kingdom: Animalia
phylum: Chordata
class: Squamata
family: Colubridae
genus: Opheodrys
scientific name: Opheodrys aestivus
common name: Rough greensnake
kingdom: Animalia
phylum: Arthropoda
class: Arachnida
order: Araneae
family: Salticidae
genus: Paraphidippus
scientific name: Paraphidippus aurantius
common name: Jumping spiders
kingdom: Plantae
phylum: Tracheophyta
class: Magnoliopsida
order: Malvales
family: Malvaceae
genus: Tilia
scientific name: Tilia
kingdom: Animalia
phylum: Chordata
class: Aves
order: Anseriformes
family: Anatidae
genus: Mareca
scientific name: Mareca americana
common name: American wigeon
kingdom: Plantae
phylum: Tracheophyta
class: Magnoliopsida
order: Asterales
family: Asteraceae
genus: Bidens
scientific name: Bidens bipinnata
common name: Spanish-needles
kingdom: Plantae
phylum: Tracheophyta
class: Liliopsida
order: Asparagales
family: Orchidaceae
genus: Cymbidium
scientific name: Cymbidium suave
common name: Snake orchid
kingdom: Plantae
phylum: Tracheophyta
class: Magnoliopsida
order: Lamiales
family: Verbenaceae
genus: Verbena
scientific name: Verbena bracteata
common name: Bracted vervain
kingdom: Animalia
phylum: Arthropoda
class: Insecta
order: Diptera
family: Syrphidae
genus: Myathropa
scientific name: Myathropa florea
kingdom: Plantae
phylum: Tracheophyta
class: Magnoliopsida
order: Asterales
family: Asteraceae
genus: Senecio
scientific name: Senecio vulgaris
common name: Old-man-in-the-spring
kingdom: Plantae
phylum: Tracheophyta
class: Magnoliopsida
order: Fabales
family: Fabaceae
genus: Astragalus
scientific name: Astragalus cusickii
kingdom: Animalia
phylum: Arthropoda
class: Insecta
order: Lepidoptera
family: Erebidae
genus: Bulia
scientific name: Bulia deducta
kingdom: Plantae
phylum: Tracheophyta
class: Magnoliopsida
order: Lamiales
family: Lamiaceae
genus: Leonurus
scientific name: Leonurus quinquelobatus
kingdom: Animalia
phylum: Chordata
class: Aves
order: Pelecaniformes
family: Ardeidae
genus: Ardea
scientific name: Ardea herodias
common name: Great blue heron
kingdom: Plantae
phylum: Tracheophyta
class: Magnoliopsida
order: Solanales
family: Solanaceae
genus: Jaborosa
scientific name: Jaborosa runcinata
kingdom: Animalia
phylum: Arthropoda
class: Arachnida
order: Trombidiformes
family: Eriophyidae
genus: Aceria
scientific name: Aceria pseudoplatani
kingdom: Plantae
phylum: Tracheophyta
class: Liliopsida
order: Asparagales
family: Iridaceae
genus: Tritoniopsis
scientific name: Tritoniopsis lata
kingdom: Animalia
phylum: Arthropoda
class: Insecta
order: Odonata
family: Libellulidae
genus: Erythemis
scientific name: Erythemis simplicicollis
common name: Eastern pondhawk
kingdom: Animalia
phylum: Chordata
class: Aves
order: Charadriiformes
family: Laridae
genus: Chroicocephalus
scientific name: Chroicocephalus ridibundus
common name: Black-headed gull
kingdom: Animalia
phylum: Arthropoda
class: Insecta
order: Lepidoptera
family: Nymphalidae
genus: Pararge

=-=-=

#### SCHRIFTLICHE AUFGABE
Formatiere die gesamte Auflistung als zweispaltige CSV mit den Spalten „eingabe“ und „ausgabe“. Jede Zeile der Auflistung wird zu einer CSV-Zeile mit der Bezeichnung in „eingabe“ und dem zugehörigen Wert in „ausgabe“, beide Felder in Anführungszeichen und Zeilenumbrüche durch Leerzeichen ersetzt.

#### LÖSUNG
eingabe,ausgabe
"kingdom:","Animalia"
"phylum:","Chordata"
"class:","Squamata"
"family:","Colubridae"
"genus:","Opheodrys"
"scientific name:","Opheodrys aestivus"
"common name:","Rough greensnake"
"kingdom:","Animalia"
"phylum:","Arthropoda"
"class:","Arachnida"
"order:","Araneae"
"family:","Salticidae"
"genus:","Paraphidippus"
"scientific name:","Paraphidippus aurantius"
"common name:","Jumping spiders"
"kingdom:","Plantae"
"phylum:","Tracheophyta"
"class:","Magnoliopsida"
"order:","Malvales"
"family:","Malvaceae"
"genus:","Tilia"
"scientific name:","Tilia"
"kingdom:","Animalia"
"phylum:","Chordata"
"class:","Aves"
"order:","Anseriformes"
"family:","Anatidae"
"genus:","Mareca"
"scientific name:","Mareca americana"
"common name:","American wigeon"
"kingdom:","Plantae"
"phylum:","Tracheophyta"
"class:","Magnoliopsida"
"order:","Asterales"
"family:","Asteraceae"
"genus:","Bidens"
"scientific name:","Bidens bipinnata"
"common name:","Spanish-needles"
"kingdom:","Plantae"
"phylum:","Tracheophyta"
"class:","Liliopsida"
"order:","Asparagales"
"family:","Orchidaceae"
"genus:","Cymbidium"
"scientific name:","Cymbidium suave"
"common name:","Snake orchid"
"kingdom:","Plantae"
"phylum:","Tracheophyta"
"class:","Magnoliopsida"
"order:","Lamiales"
"family:","Verbenaceae"
"genus:","Verbena"
"scientific name:","Verbena bracteata"
"common name:","Bracted vervain"
"kingdom:","Animalia"
"phylum:","Arthropoda"
"class:","Insecta"
"order:","Diptera"
"family:","Syrphidae"
"genus:","Myathropa"
"scientific name:","Myathropa florea"
"kingdom:","Plantae"
"phylum:","Tracheophyta"
"class:","Magnoliopsida"
"order:","Asterales"
"family:","Asteraceae"
"genus:","Senecio"
"scientific name:","Senecio vulgaris"
"common name:","Old-man-in-the-spring"
"kingdom:","Plantae"
"phylum:","Tracheophyta"
"class:","Magnoliopsida"
"order:","Fabales"
"family:","Fabaceae"
"genus:","Astragalus"
"scientific name:","Astragalus cusickii"
"kingdom:","Animalia"
"phylum:","Arthropoda"
"class:","Insecta"
"order:","Lepidoptera"
"family:","Erebidae"
"genus:","Bulia"
"scientific name:","Bulia deducta"
"kingdom:","Plantae"
"phylum:","Tracheophyta"
"class:","Magnoliopsida"
"order:","Lamiales"
"family:","Lamiaceae"
"genus:","Leonurus"
"scientific name:","Leonurus quinquelobatus"
"kingdom:","Animalia"
"phylum:","Chordata"
"class:","Aves"
"order:","Pelecaniformes"
"family:","Ardeidae"
"genus:","Ardea"
"scientific name:","Ardea herodias"
"common name:","Great blue heron"
"kingdom:","Plantae"
"phylum:","Tracheophyta"
"class:","Magnoliopsida"
"order:","Solanales"
"family:","Solanaceae"
"genus:","Jaborosa"
"scientific name:","Jaborosa runcinata"
"kingdom:","Animalia"
"phylum:","Arthropoda"
"class:","Arachnida"
"order:","Trombidiformes"
"family:","Eriophyidae"
"genus:","Aceria"
"scientific name:","Aceria pseudoplatani"
"kingdom:","Plantae"
"phylum:","Tracheophyta"
"class:","Liliopsida"
"order:","Asparagales"
"family:","Iridaceae"
"genus:","Tritoniopsis"
"scientific name:","Tritoniopsis lata"
"kingdom:","Animalia"
"phylum:","Arthropoda"
"class:","Insecta"
"order:","Odonata"
"family:","Libellulidae"
"genus:","Erythemis"
"scientific name:","Erythemis simplicicollis"
"common name:","Eastern pondhawk"
"kingdom:","Animalia"
"phylum:","Chordata"
"class:","Aves"
"order:","Charadriiformes"
"family:","Laridae"
"genus:","Chroicocephalus"
"scientific name:","Chroicocephalus ridibundus"
"common name:","Black-headed gull"
"kingdom:","Animalia"
"phylum:","Arthropoda"
"class:","Insecta"
"order:","Lepidoptera"
"family:","Nymphalidae"
"genus:","Pararge"